Thursday, September 14, 2006

Some theses on heresy

In his “Thesen zur Grundlegung der Christologie” (presented in Tübingen, 1969/70), Eberhard Jüngel includes a series of 30 theses on heresy and superstition. Here’s a selection:
  • There is no heresy that does not ultimately give rise to christological defects or wrong christological decisions.
  • Heresies are attempts to enrich faith illegitimately.
  • The basic form of all heresies is addition.
  • The basic heresy of addition is a denial of the particula exculsiva “solus Christus” and an attack on the particulae exculsivae “sola gratia,” “sola fide” and “sola scriptura.”
  • The cause of all heresies is the inability (i.e. the unwillingness) to let God be heard in Jesus Christ.
  • Heresies are unholy.
  • A theology that does not say No to untruth cannot say Yes to truth.
  • A merely negative defence against heresies is itself heretical.
  • A mere recitation of confessions of Jesus Christ does not preserve theology from becoming heretical, but makes it all the more heretical. The mere recitation of confessions is christological superstition.
—Eberhard Jüngel, “Thesen zur Grundlegung der Christologie,” in Unterwegs zur Sache: Theologische Bemerkungen (Munich: Chr. Kaiser Verlag, 1988), pp. 283-84.

5 comments:

W. Travis McMaken said...

Thats a very Lutheran, and yet very interesting, list. I'm not quite sure about #3. What about Arianism? Where is the addition in that heresy?

David W. Congdon said...

I don't see how the list is particularly Lutheran apart from #4, and even that one would be perfectly acceptable to all the magisterial Reformers. I see Barth in this list more than anything else. It's a fantastic set of theses, and I hope to read the rest of them.

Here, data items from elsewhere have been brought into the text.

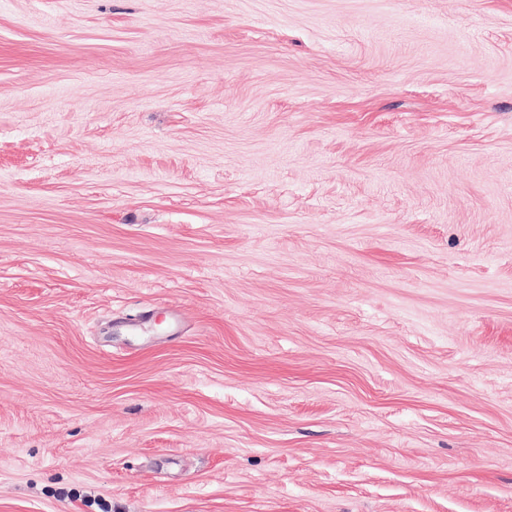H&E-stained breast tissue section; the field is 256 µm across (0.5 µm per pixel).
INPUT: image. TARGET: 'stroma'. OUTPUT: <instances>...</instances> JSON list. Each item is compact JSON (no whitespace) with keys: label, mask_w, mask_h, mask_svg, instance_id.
I'll return each instance as SVG.
<instances>
[{"label":"stroma","mask_w":512,"mask_h":512,"mask_svg":"<svg viewBox=\"0 0 512 512\" xmlns=\"http://www.w3.org/2000/svg\"><path fill=\"white\" fill-rule=\"evenodd\" d=\"M0 512H512V0H0Z\"/></svg>","instance_id":"stroma-1"}]
</instances>
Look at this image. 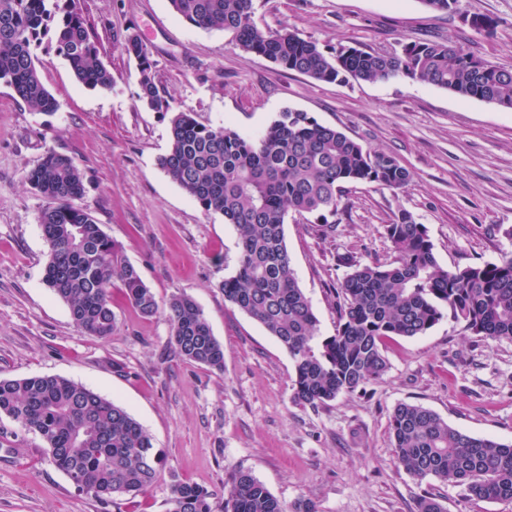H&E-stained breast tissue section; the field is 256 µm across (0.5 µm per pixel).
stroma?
Wrapping results in <instances>:
<instances>
[{"mask_svg": "<svg viewBox=\"0 0 512 512\" xmlns=\"http://www.w3.org/2000/svg\"><path fill=\"white\" fill-rule=\"evenodd\" d=\"M76 6L112 73L111 89L80 83L48 44L36 66L56 112L34 111L0 81V379L62 376L120 403L164 464L148 492L107 507L55 467L39 435L1 415L0 512H168L171 484L220 495L240 470L283 503L305 498L319 512H415L426 491L446 512H512V502L469 500L436 480L418 484L398 467L388 438L389 415L406 402L469 435L512 442V341L473 335L445 317L425 335L387 339V372L364 392L318 407L296 404L287 350L224 299L220 284L239 262L234 226L205 213L158 165L175 110L245 137L297 110L393 154L411 174L404 188L351 182L336 214L286 220L298 283L320 335L330 336L344 275L337 256L392 261L385 226L399 211L427 227L444 267L512 253V112L403 75L318 81L243 51L230 33L191 27L168 0ZM475 15L494 19L492 34L471 26ZM253 20L328 52L395 54L410 40H448L512 69V0H459L448 12L421 0H254ZM131 33L146 44L171 112L140 100L139 66L121 51ZM50 151L78 167L77 206L122 247L160 306L143 316L113 289L117 329L106 339L79 333L67 304L44 283L49 248L38 217L45 201L25 174ZM180 294L198 304L223 344V370L174 351L164 308Z\"/></svg>", "mask_w": 512, "mask_h": 512, "instance_id": "35a3bbf8", "label": "stroma"}]
</instances>
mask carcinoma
Instances as JSON below:
<instances>
[{"label": "carcinoma", "instance_id": "obj_1", "mask_svg": "<svg viewBox=\"0 0 512 512\" xmlns=\"http://www.w3.org/2000/svg\"><path fill=\"white\" fill-rule=\"evenodd\" d=\"M191 26L223 30L236 46L318 81H363L400 74L462 98L512 110V69L492 65L450 41H411L396 55L354 47L321 49L290 31H262L253 0H169ZM92 89L112 87L83 13L74 0H0V80L33 109L51 114L57 101L36 67L43 42ZM121 51L140 65V99L157 112L171 110L155 82L146 45L136 33ZM166 175L209 214L238 233L235 275L220 288L224 300L260 323L293 362V399L325 405L383 377V343L427 333L444 316L491 340H512V255L497 262L442 266L425 225L401 210L385 232L395 258L347 268L336 288V333L322 336L310 300L300 288L285 241L288 213L334 214L348 182L405 187L410 174L396 157L368 149L305 112L285 110L255 138L206 125L191 112L170 120L169 151L158 160ZM27 183L45 200L38 223L49 246L44 282L70 310L77 330L109 337L116 328L110 289L118 279L143 315L159 310L154 293L127 261L122 247L91 212L74 201L84 193L72 160L49 151L27 171ZM171 343L182 358L224 368L223 345L197 303L175 295L168 304ZM40 435L55 466L82 490L108 505L146 493L163 464L140 423L119 404L60 376L0 380V415ZM397 464L416 479L460 487L470 499L512 502V443L468 435L417 404H398L389 419ZM169 512H318L309 499L287 506L249 472L238 471L224 498L197 485L174 483Z\"/></svg>", "mask_w": 512, "mask_h": 512}]
</instances>
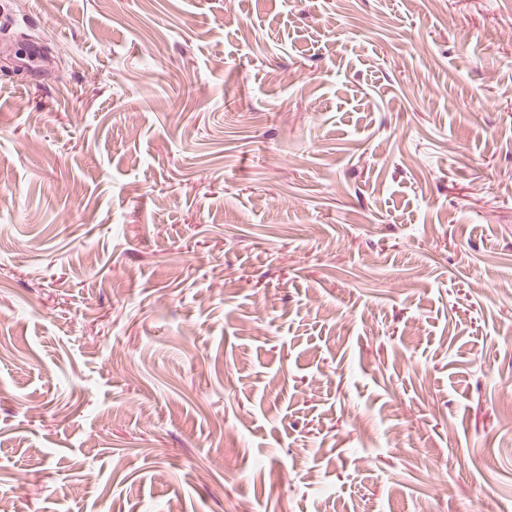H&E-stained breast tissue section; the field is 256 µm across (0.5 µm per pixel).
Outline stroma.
<instances>
[{"instance_id":"obj_1","label":"stroma","mask_w":512,"mask_h":512,"mask_svg":"<svg viewBox=\"0 0 512 512\" xmlns=\"http://www.w3.org/2000/svg\"><path fill=\"white\" fill-rule=\"evenodd\" d=\"M0 499L512 506V0H0Z\"/></svg>"}]
</instances>
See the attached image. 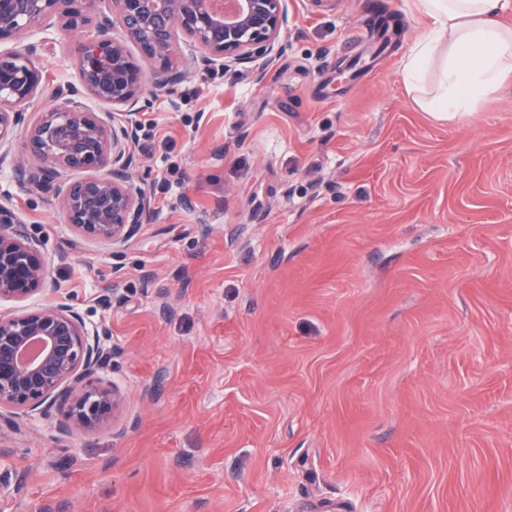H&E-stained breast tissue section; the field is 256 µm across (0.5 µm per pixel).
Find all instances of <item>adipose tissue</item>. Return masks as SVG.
I'll return each instance as SVG.
<instances>
[{
  "instance_id": "ef3b65f1",
  "label": "adipose tissue",
  "mask_w": 512,
  "mask_h": 512,
  "mask_svg": "<svg viewBox=\"0 0 512 512\" xmlns=\"http://www.w3.org/2000/svg\"><path fill=\"white\" fill-rule=\"evenodd\" d=\"M431 29L405 56L403 82L424 110L444 118L476 111L512 77V0H417Z\"/></svg>"
}]
</instances>
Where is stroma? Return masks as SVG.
<instances>
[{"label": "stroma", "instance_id": "obj_1", "mask_svg": "<svg viewBox=\"0 0 512 512\" xmlns=\"http://www.w3.org/2000/svg\"><path fill=\"white\" fill-rule=\"evenodd\" d=\"M287 47L148 89L120 250L28 188L45 291L106 325L127 431L15 432L0 512H512V78L440 119L402 81L415 0H288ZM169 179L168 195L157 182Z\"/></svg>", "mask_w": 512, "mask_h": 512}]
</instances>
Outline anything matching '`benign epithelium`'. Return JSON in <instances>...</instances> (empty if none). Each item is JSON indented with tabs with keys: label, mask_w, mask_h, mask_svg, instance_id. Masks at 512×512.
Here are the masks:
<instances>
[{
	"label": "benign epithelium",
	"mask_w": 512,
	"mask_h": 512,
	"mask_svg": "<svg viewBox=\"0 0 512 512\" xmlns=\"http://www.w3.org/2000/svg\"><path fill=\"white\" fill-rule=\"evenodd\" d=\"M0 0V43L33 32L83 33L69 46L81 90H47L38 66L59 39L48 35L19 49L0 51V146L12 142L26 122L25 105L49 95L53 105L29 126L36 164H18V179L58 200L68 223L82 235L121 247L145 223L150 198L128 185L137 159L131 151L133 124L115 125L91 110L84 94L116 111L133 114L148 100L143 69L128 50L135 44L154 61L152 85L174 95L189 78L176 56L180 34L204 67L228 72L257 58H275L285 48L287 0ZM67 171L93 172L66 182ZM48 259L26 224L0 206V301H25L41 291ZM108 330L87 326L81 313L60 297L17 313H0V410L22 420L48 417L47 400L62 395L66 420L57 430L92 431L116 416L124 395L116 384L94 376L111 355Z\"/></svg>",
	"instance_id": "1"
}]
</instances>
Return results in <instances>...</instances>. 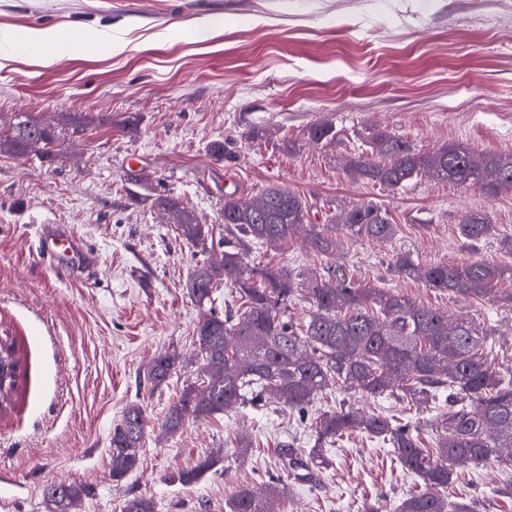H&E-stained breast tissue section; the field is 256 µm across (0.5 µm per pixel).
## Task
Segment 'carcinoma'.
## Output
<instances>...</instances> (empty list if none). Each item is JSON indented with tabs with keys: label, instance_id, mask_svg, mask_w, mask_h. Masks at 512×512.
Here are the masks:
<instances>
[{
	"label": "carcinoma",
	"instance_id": "1",
	"mask_svg": "<svg viewBox=\"0 0 512 512\" xmlns=\"http://www.w3.org/2000/svg\"><path fill=\"white\" fill-rule=\"evenodd\" d=\"M86 131L85 118L74 116L70 126L45 124L29 112L14 114L0 128V152L16 158L36 157L52 162L66 153L71 137ZM311 142L336 139L329 122L312 125ZM353 182L374 183L395 191L414 179L426 178L461 187H477L493 198L512 192V151L476 152L462 142L441 145L431 152L410 140L375 126L367 150L351 155L344 166ZM224 250L208 244L212 232L190 210H182L178 234L206 262L196 266L185 288L209 315L196 328L203 354V387L190 385L171 404L165 427L174 433L188 419H204L224 410L251 405H283L314 422L315 443L308 454L282 450L284 469L312 480L323 461V447L351 431L387 442L401 466L420 480L421 490L404 499L399 512H476L469 504L448 503L453 467L488 461L512 465V367L502 370L487 362L491 333L475 321L417 303L386 288L355 281L342 264L330 262L306 276L282 266H251L250 244L280 250L297 229L308 226L309 243L319 254H336V225L355 239L384 241L395 237L398 225L389 212L372 202L340 208L332 224H315L308 203L298 193L271 184L257 199L234 194L224 198ZM462 243L478 246L494 235L488 213L472 211L457 226ZM395 272L452 296L483 300L496 295L512 306V290L498 287L512 280V267L482 258L455 264L426 266L406 254L394 262ZM235 289L237 309L214 308L220 285ZM307 301L315 311L306 321L286 315L288 304ZM174 354L158 356L146 381L157 387L170 375ZM392 396L400 402L430 401L437 409L431 426L435 448L422 447L409 426L385 413H361L350 405L312 411L319 394L331 390ZM146 433L145 416L128 407L113 429L111 476L119 482L140 462ZM217 464L206 456L180 471L183 485L199 482ZM288 485L281 479L257 493L238 488L227 502L228 512H282ZM52 512H77L87 495L81 485L50 483L43 489ZM124 512H154L143 496L126 500Z\"/></svg>",
	"mask_w": 512,
	"mask_h": 512
}]
</instances>
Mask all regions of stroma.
Returning <instances> with one entry per match:
<instances>
[{
    "mask_svg": "<svg viewBox=\"0 0 512 512\" xmlns=\"http://www.w3.org/2000/svg\"><path fill=\"white\" fill-rule=\"evenodd\" d=\"M69 30L86 47L52 61L21 41L33 29ZM111 29L119 48L95 39ZM0 121L30 112L89 125L65 157L46 164L0 154V336L21 348L19 390L0 406V512H49L45 485L89 489L80 512H122L146 496L155 512H227L238 486L282 475L284 446L309 451L310 419L282 406L239 407L177 433L162 424L203 363L196 327L204 315L184 283L203 256L161 214L157 195L180 196L199 223L224 239V197L259 196L272 183L305 196L314 222L370 201L399 232L390 242L340 237L338 263L371 287L473 318L491 330L493 365L512 363V308L466 300L399 277L396 255L426 264L479 256L512 266L500 238L512 236V193L418 179L398 191L351 182L346 156L366 150L380 125L431 151L448 142L512 151V0H0ZM138 126L128 133L124 117ZM328 121L329 145L308 140ZM223 142V158L210 153ZM482 210L496 239L464 247L457 224ZM58 224L98 260L93 280L59 277L39 256L36 227ZM247 261L306 275L325 256L295 236L279 251L252 245ZM180 358L160 386L145 375L161 354ZM348 403L408 422L424 447L435 433L428 404L329 390L320 409ZM148 427L138 467L110 477V440L131 405ZM252 439L239 454L235 439ZM219 463L201 481L177 474L199 458ZM314 480L289 479L285 512H398L420 489L389 444L354 431L324 453ZM512 467L464 466L449 500L477 512H512L501 494Z\"/></svg>",
    "mask_w": 512,
    "mask_h": 512,
    "instance_id": "stroma-1",
    "label": "stroma"
}]
</instances>
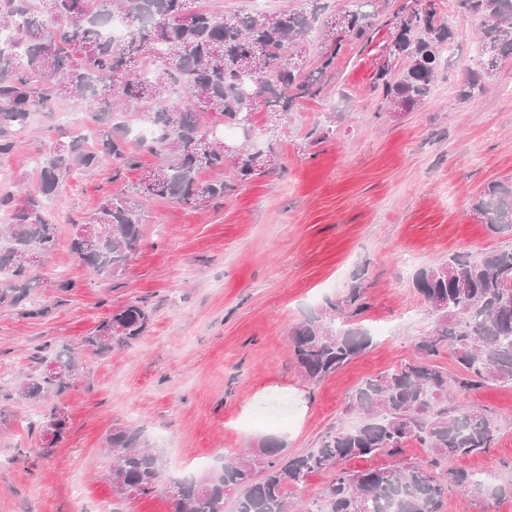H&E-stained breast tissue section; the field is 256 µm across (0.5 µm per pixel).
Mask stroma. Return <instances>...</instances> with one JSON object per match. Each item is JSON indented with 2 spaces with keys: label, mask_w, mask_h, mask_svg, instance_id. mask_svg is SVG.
<instances>
[{
  "label": "stroma",
  "mask_w": 512,
  "mask_h": 512,
  "mask_svg": "<svg viewBox=\"0 0 512 512\" xmlns=\"http://www.w3.org/2000/svg\"><path fill=\"white\" fill-rule=\"evenodd\" d=\"M401 0H380L377 34L348 51L327 96L281 119L253 115L251 136L228 129L226 142L271 150L283 173L254 176L224 201L189 206L145 202L143 240L125 274L103 279L78 269L69 251L71 226L105 195L130 187L155 156L113 180L111 163L74 174L44 202L59 226L57 249L43 277L71 289L38 288L31 301L49 313L30 318L0 307V512H172L166 490L119 502L112 491L106 436L113 424L142 430L165 457V479L199 477L210 463L274 436L298 453L330 427L352 423L348 397L359 383L411 360L434 328L412 280L417 269L456 253L512 247V234L490 231L470 212L487 183L512 176V65L467 102L455 90L477 51L475 23L447 11L458 52L446 78L423 106L407 114L379 112L369 85L389 39L385 21ZM74 120L53 124L34 113L22 148L0 156L9 188H35L48 140L92 135L94 117L55 106ZM332 128L312 142L310 129ZM360 287L367 309L356 322L371 333L361 355L309 387L291 353L289 332L328 302ZM154 313L139 340L81 358V377L64 395L68 430L52 457L34 452L28 415L40 406L15 393L19 374L35 369L44 344L76 347L105 317L134 300ZM498 425L489 452L456 467L495 477L507 493L490 512H512V385L459 395Z\"/></svg>",
  "instance_id": "obj_1"
}]
</instances>
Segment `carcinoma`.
Masks as SVG:
<instances>
[{"label": "carcinoma", "mask_w": 512, "mask_h": 512, "mask_svg": "<svg viewBox=\"0 0 512 512\" xmlns=\"http://www.w3.org/2000/svg\"><path fill=\"white\" fill-rule=\"evenodd\" d=\"M372 0H347L328 13L321 0L300 9L257 16H218L194 0H0V30L14 36L0 43V155L17 148L16 133L33 110L55 99L92 113L99 124L96 145L77 135L54 140L37 171V186L22 201L0 191V307L22 308L43 317L45 306L28 309L35 288H70L36 273L33 259L53 253L58 226L41 199L55 195L70 176L112 161V180L138 163V152L159 157L128 189L107 195L69 241L73 260L98 277L118 278L128 269L143 235L140 202L173 199L193 206L221 202L237 183L276 169L271 152L244 145L232 158L207 144L202 121L213 117L227 128L258 107L288 112L322 97L339 59L371 43ZM461 16L479 21L476 67L456 90L461 102L485 92L512 64V0H452ZM128 37L115 42L103 33L114 19ZM390 40L370 91L381 112H412L429 99L440 74L453 64L455 33L436 0H408L388 17ZM321 29V51L306 67L295 59L309 54L307 38ZM155 131L149 142L134 141L129 128ZM208 174L210 178L202 179ZM472 213L494 233L512 232V177L488 183L471 204ZM414 288L433 316L432 334L416 344V358L367 378L350 398L347 412L356 426L326 431L317 446L290 455L266 439L245 457L226 456L199 478L173 483L174 512H290L292 489L324 473L330 480L304 512H440L448 491L463 488L479 502L498 499L506 489L475 477L451 460L485 453L496 424L477 409L448 406V392L465 393L491 383L512 384V248L480 257L453 254L420 268ZM367 308L360 288L322 313L291 328L295 366L310 386L361 355L370 345L358 327L336 328ZM151 311L143 300L127 303L102 320L74 349L36 356L41 367L27 374L17 395L33 404L63 396L79 377L80 353L101 354L123 347L148 329ZM448 349L457 365L450 374L432 358ZM55 403L40 422L36 455L52 456L67 428L56 421ZM106 442L112 458V490L135 500L159 489L161 455L147 447L142 431L115 424ZM428 449L426 460L404 457L411 444ZM389 459L380 466L350 470L353 459Z\"/></svg>", "instance_id": "obj_1"}]
</instances>
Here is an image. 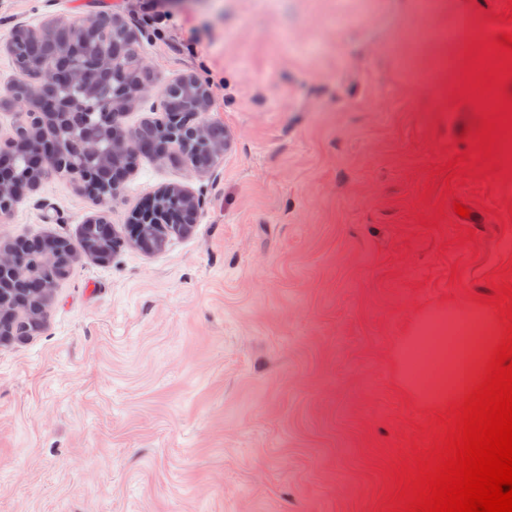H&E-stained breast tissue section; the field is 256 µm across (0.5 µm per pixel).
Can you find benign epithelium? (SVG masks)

The addition thesis gave me pause as well. I think Jüngel has in mind the right idea that orthodox is the simplest solution, and heresies are always complications of the truth. The truth in its most straightforward form is too difficult to handle for some, mainly because the doctrines of the faith sustain tensions and hold together paradoxes. Heresies, for the most part, are attempts to explain away these tensions and paradoxes. The very simplicity of most doctrines is also what makes them the most mysterious. Heresy attempts to "figure out" these mysteries by systematizing it according to external, metaphysical commitments.

For example, the confession that Jesus is fully human and fully divine is very difficult to sustain for those with prior commitments. Apollinarius is a good example of this, who argued that "ontologically, it appeared to him that the union of complete God with complete man could not be more than a juxtaposition or collocation" (Catholic Encyclopedia). And so he replaced the human mind with the divine Logos, effectively sacrificing the true humanity of Jesus in order to sustain a unity in the incarnation that fit his ontology. His heresy is an addition in the sense that it complicates and explains the simple mystery of the orthodox faith. I suggest that something similar is the case for Arianism.

Shane said...

i don't think orthodoxy is particularly 'simpler' than heresy, in fact, it seems to me the other way round. The trinity is hard to understand, tritheism is pretty easy.

Patrik said...

I like the last one.

Parepidemos said...

I like the last THREE! Makes a nice little bundle of intellectual dynamite that ought to be tossed about more often. Might get folks to consider the rest of the list, who otherwise would click right past it.

And I agree about #3/#4: it does seem that at least some heresy is more a change than an addition.

Unless by "the basic form of all heresies is addition" Jungel means it is extraordinarily rare (or unknown?) for heresy to take the form of simple omission-- to simply leave out something entirely. Heresy always fiddles with doctrine (adding new meaning to old proposition) or adds more doctrine than necessary (legalistic lumber, usually). Those could both be "addition" in that sense.